WORK ITEM: Beginning at the first line of the material, output each line exactly until you reach and include the line containing "X17323Y17898D02*". Leave every picture out.

********************

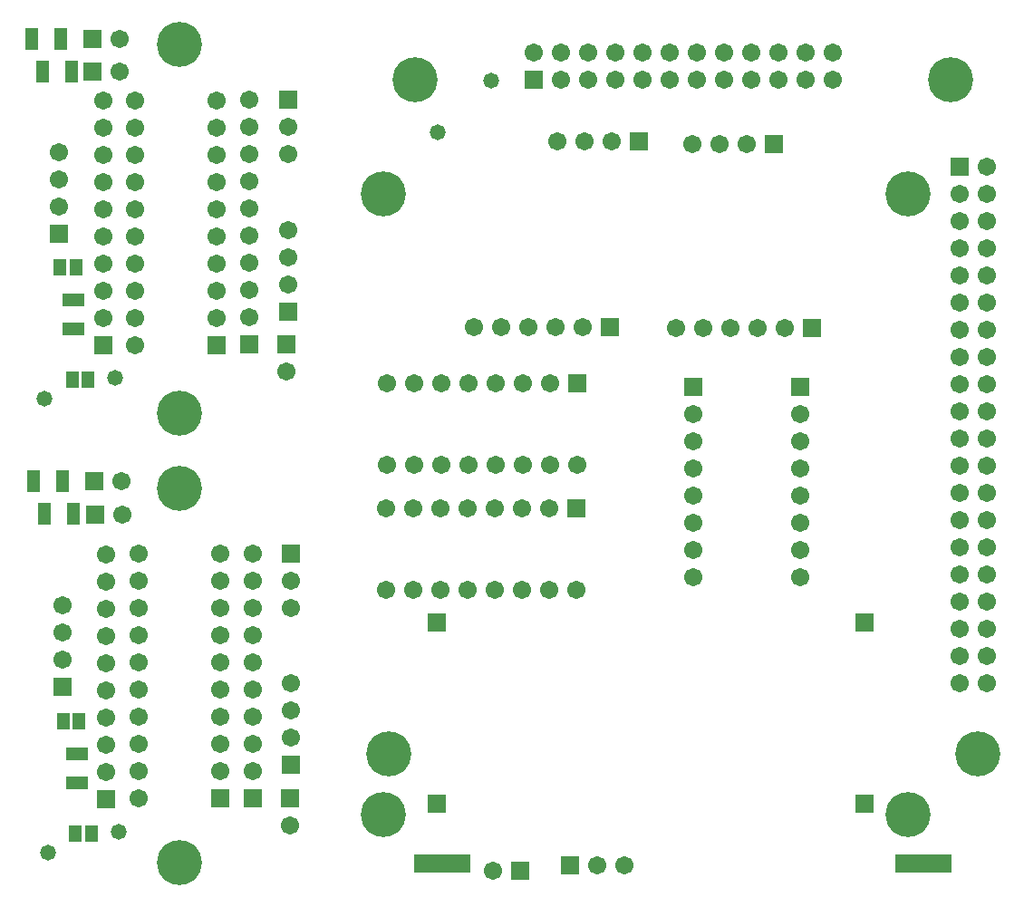
<source format=gbs>
G04 Layer_Color=16711935*
%FSLAX24Y24*%
%MOIN*%
G70*
G01*
G75*
%ADD30R,0.0513X0.0789*%
%ADD31R,0.0789X0.0513*%
%ADD33R,0.0671X0.0671*%
%ADD34C,0.0671*%
%ADD35R,0.0671X0.0671*%
%ADD36R,0.0671X0.0671*%
%ADD37C,0.0671*%
%ADD38C,0.1655*%
%ADD39R,0.2088X0.0671*%
%ADD40R,0.0671X0.0671*%
%ADD41C,0.0580*%
%ADD42R,0.0513X0.0631*%
D30*
X-10901Y15410D02*
D03*
X-9839D02*
D03*
X-10491Y14220D02*
D03*
X-9428D02*
D03*
X-10971Y31690D02*
D03*
X-9908D02*
D03*
X-10561Y30500D02*
D03*
X-9499D02*
D03*
D31*
X-9290Y4338D02*
D03*
Y5401D02*
D03*
X-9410Y21028D02*
D03*
Y22092D02*
D03*
D33*
X17323Y18898D02*
D03*
X-9840Y7840D02*
D03*
X-1410Y12750D02*
D03*
X-1470Y3760D02*
D03*
X-2830Y3750D02*
D03*
X3937Y10236D02*
D03*
X-1410Y4980D02*
D03*
X-8220Y3730D02*
D03*
X13386Y18898D02*
D03*
X3955Y3543D02*
D03*
X23160Y27000D02*
D03*
X-1530Y21670D02*
D03*
Y29440D02*
D03*
X-8340Y20420D02*
D03*
X-2950Y20440D02*
D03*
X-1590Y20450D02*
D03*
X-9960Y24530D02*
D03*
D34*
X17323Y17898D02*
D03*
Y16898D02*
D03*
Y15898D02*
D03*
Y14898D02*
D03*
Y13898D02*
D03*
Y12898D02*
D03*
Y11898D02*
D03*
X16750Y21060D02*
D03*
X15750D02*
D03*
X14750D02*
D03*
X13750D02*
D03*
X12750D02*
D03*
X-9840Y8840D02*
D03*
Y9840D02*
D03*
Y10840D02*
D03*
X-1410Y10750D02*
D03*
Y11750D02*
D03*
X-1470Y2760D02*
D03*
X-2830Y4750D02*
D03*
Y6750D02*
D03*
Y7750D02*
D03*
Y8750D02*
D03*
Y9750D02*
D03*
Y10750D02*
D03*
Y11750D02*
D03*
Y12750D02*
D03*
Y5750D02*
D03*
X-7661Y15410D02*
D03*
X-7640Y14200D02*
D03*
X13350Y27810D02*
D03*
X14350D02*
D03*
X15350D02*
D03*
X8370Y27910D02*
D03*
X9370D02*
D03*
X10370D02*
D03*
X10840Y1300D02*
D03*
X9840D02*
D03*
X6000Y1100D02*
D03*
X-1410Y5980D02*
D03*
Y6980D02*
D03*
Y7980D02*
D03*
X-7040Y4740D02*
D03*
X-8220Y4730D02*
D03*
Y6730D02*
D03*
Y7730D02*
D03*
Y8730D02*
D03*
Y9730D02*
D03*
Y10730D02*
D03*
Y11730D02*
D03*
Y12730D02*
D03*
Y5730D02*
D03*
X13386Y17898D02*
D03*
Y16898D02*
D03*
Y15898D02*
D03*
Y14898D02*
D03*
Y13898D02*
D03*
Y12898D02*
D03*
Y11898D02*
D03*
X9310Y21100D02*
D03*
X8310D02*
D03*
X7310D02*
D03*
X6310D02*
D03*
X5310D02*
D03*
X24160Y8000D02*
D03*
X23160D02*
D03*
X24160Y9000D02*
D03*
X23160D02*
D03*
X24160Y10000D02*
D03*
X23160D02*
D03*
X24160Y11000D02*
D03*
X23160D02*
D03*
X24160Y12000D02*
D03*
X23160D02*
D03*
X24160Y13000D02*
D03*
X23160D02*
D03*
X24160Y14000D02*
D03*
X23160D02*
D03*
X24160Y15000D02*
D03*
X23160D02*
D03*
X24160Y16000D02*
D03*
X23160D02*
D03*
X24160Y17000D02*
D03*
X23160D02*
D03*
X24160Y18000D02*
D03*
X23160D02*
D03*
X24160Y19000D02*
D03*
X23160D02*
D03*
X24160Y20000D02*
D03*
X23160D02*
D03*
X24160Y21000D02*
D03*
X23160D02*
D03*
X24160Y22000D02*
D03*
X23160D02*
D03*
X24160Y23000D02*
D03*
X23160D02*
D03*
X24160Y24000D02*
D03*
X23160D02*
D03*
X24160Y25000D02*
D03*
X23160D02*
D03*
X24160Y26000D02*
D03*
X23160D02*
D03*
X24160Y27000D02*
D03*
X18500Y31200D02*
D03*
X17500D02*
D03*
X16500D02*
D03*
X15500D02*
D03*
X14500D02*
D03*
X13500D02*
D03*
X12500D02*
D03*
X11500D02*
D03*
X10500D02*
D03*
X9500D02*
D03*
X8500D02*
D03*
X7500D02*
D03*
X18500Y30200D02*
D03*
X17500D02*
D03*
X16500D02*
D03*
X15500D02*
D03*
X14500D02*
D03*
X13500D02*
D03*
X12500D02*
D03*
X11500D02*
D03*
X10500D02*
D03*
X9500D02*
D03*
X8500D02*
D03*
X-1530Y22670D02*
D03*
Y23670D02*
D03*
Y24670D02*
D03*
Y27440D02*
D03*
Y28440D02*
D03*
X-8340Y21420D02*
D03*
Y23420D02*
D03*
Y24420D02*
D03*
Y25420D02*
D03*
Y26420D02*
D03*
Y27420D02*
D03*
Y28420D02*
D03*
Y29420D02*
D03*
Y22420D02*
D03*
X-2950Y21440D02*
D03*
Y23440D02*
D03*
Y24440D02*
D03*
Y25440D02*
D03*
Y26440D02*
D03*
Y27440D02*
D03*
Y28440D02*
D03*
Y29440D02*
D03*
Y22440D02*
D03*
X-7160Y21430D02*
D03*
X-1590Y19450D02*
D03*
X-7731Y31690D02*
D03*
X-7710Y30480D02*
D03*
X-9960Y25530D02*
D03*
Y26530D02*
D03*
Y27530D02*
D03*
D35*
X19685Y10236D02*
D03*
X17750Y21060D02*
D03*
X-8661Y15410D02*
D03*
X-8640Y14200D02*
D03*
X19685Y3543D02*
D03*
X16350Y27810D02*
D03*
X11370Y27910D02*
D03*
X8840Y1300D02*
D03*
X7000Y1100D02*
D03*
X10310Y21100D02*
D03*
X7500Y30200D02*
D03*
X-8731Y31690D02*
D03*
X-8710Y30480D02*
D03*
D36*
X9060Y14420D02*
D03*
X9110Y19020D02*
D03*
D37*
X8060Y14420D02*
D03*
X7060D02*
D03*
X6060D02*
D03*
X5060D02*
D03*
X4060D02*
D03*
X3060D02*
D03*
X2060D02*
D03*
X9060Y11420D02*
D03*
X8060D02*
D03*
X7060D02*
D03*
X6060D02*
D03*
X5060D02*
D03*
X4060D02*
D03*
X3060D02*
D03*
X2060D02*
D03*
X-4040Y4740D02*
D03*
Y5740D02*
D03*
Y6740D02*
D03*
Y7740D02*
D03*
Y8740D02*
D03*
Y9740D02*
D03*
Y10740D02*
D03*
Y11740D02*
D03*
Y12740D02*
D03*
X-7040Y3740D02*
D03*
Y5740D02*
D03*
Y6740D02*
D03*
Y7740D02*
D03*
Y8740D02*
D03*
Y9740D02*
D03*
Y10740D02*
D03*
Y11740D02*
D03*
Y12740D02*
D03*
X8110Y19020D02*
D03*
X7110D02*
D03*
X6110D02*
D03*
X5110D02*
D03*
X4110D02*
D03*
X3110D02*
D03*
X2110D02*
D03*
X9110Y16020D02*
D03*
X8110D02*
D03*
X7110D02*
D03*
X6110D02*
D03*
X5110D02*
D03*
X4110D02*
D03*
X3110D02*
D03*
X2110D02*
D03*
X-4160Y21430D02*
D03*
Y22430D02*
D03*
Y23430D02*
D03*
Y24430D02*
D03*
Y25430D02*
D03*
Y26430D02*
D03*
Y27430D02*
D03*
Y28430D02*
D03*
Y29430D02*
D03*
X-7160Y20430D02*
D03*
Y22430D02*
D03*
Y23430D02*
D03*
Y24430D02*
D03*
Y25430D02*
D03*
Y26430D02*
D03*
Y27430D02*
D03*
Y28430D02*
D03*
Y29430D02*
D03*
D38*
X23827Y5387D02*
D03*
X3157Y30191D02*
D03*
X2173Y5387D02*
D03*
X22843Y30191D02*
D03*
X-5512Y15157D02*
D03*
Y1378D02*
D03*
X1969Y25984D02*
D03*
Y3150D02*
D03*
X21260D02*
D03*
Y25984D02*
D03*
X-5512Y17913D02*
D03*
Y31496D02*
D03*
D39*
X4142Y1372D02*
D03*
X21858D02*
D03*
D40*
X-4040Y3740D02*
D03*
X-4160Y20430D02*
D03*
D41*
X-10370Y1770D02*
D03*
X-7770Y2520D02*
D03*
X3980Y28260D02*
D03*
X5950Y30150D02*
D03*
X-7890Y19210D02*
D03*
X-10490Y18460D02*
D03*
D42*
X-9215Y6590D02*
D03*
X-9805D02*
D03*
X-9345Y2470D02*
D03*
X-8755D02*
D03*
X-9465Y19160D02*
D03*
X-8875D02*
D03*
X-9335Y23280D02*
D03*
X-9925D02*
D03*
M02*

</source>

********************

TASK SOLUTION:
<source format=gbs>
G04 Layer_Color=16711935*
%FSLAX24Y24*%
%MOIN*%
G70*
G01*
G75*
%ADD30R,0.0513X0.0789*%
%ADD31R,0.0789X0.0513*%
%ADD33R,0.0671X0.0671*%
%ADD34C,0.0671*%
%ADD35R,0.0671X0.0671*%
%ADD36R,0.0671X0.0671*%
%ADD37C,0.0671*%
%ADD38C,0.1655*%
%ADD39R,0.2088X0.0671*%
%ADD40R,0.0671X0.0671*%
%ADD41C,0.0580*%
%ADD42R,0.0513X0.0631*%
D30*
X-10901Y15410D02*
D03*
X-9839D02*
D03*
X-10491Y14220D02*
D03*
X-9428D02*
D03*
X-10971Y31690D02*
D03*
X-9908D02*
D03*
X-10561Y30500D02*
D03*
X-9499D02*
D03*
D31*
X-9290Y4338D02*
D03*
Y5401D02*
D03*
X-9410Y21028D02*
D03*
Y22092D02*
D03*
D33*
X17323Y18898D02*
D03*
X-9840Y7840D02*
D03*
X-1410Y12750D02*
D03*
X-1470Y3760D02*
D03*
X-2830Y3750D02*
D03*
X3937Y10236D02*
D03*
X-1410Y4980D02*
D03*
X-8220Y3730D02*
D03*
X13386Y18898D02*
D03*
X3955Y3543D02*
D03*
X23160Y27000D02*
D03*
X-1530Y21670D02*
D03*
Y29440D02*
D03*
X-8340Y20420D02*
D03*
X-2950Y20440D02*
D03*
X-1590Y20450D02*
D03*
X-9960Y24530D02*
D03*
D34*
X17323Y17898D02*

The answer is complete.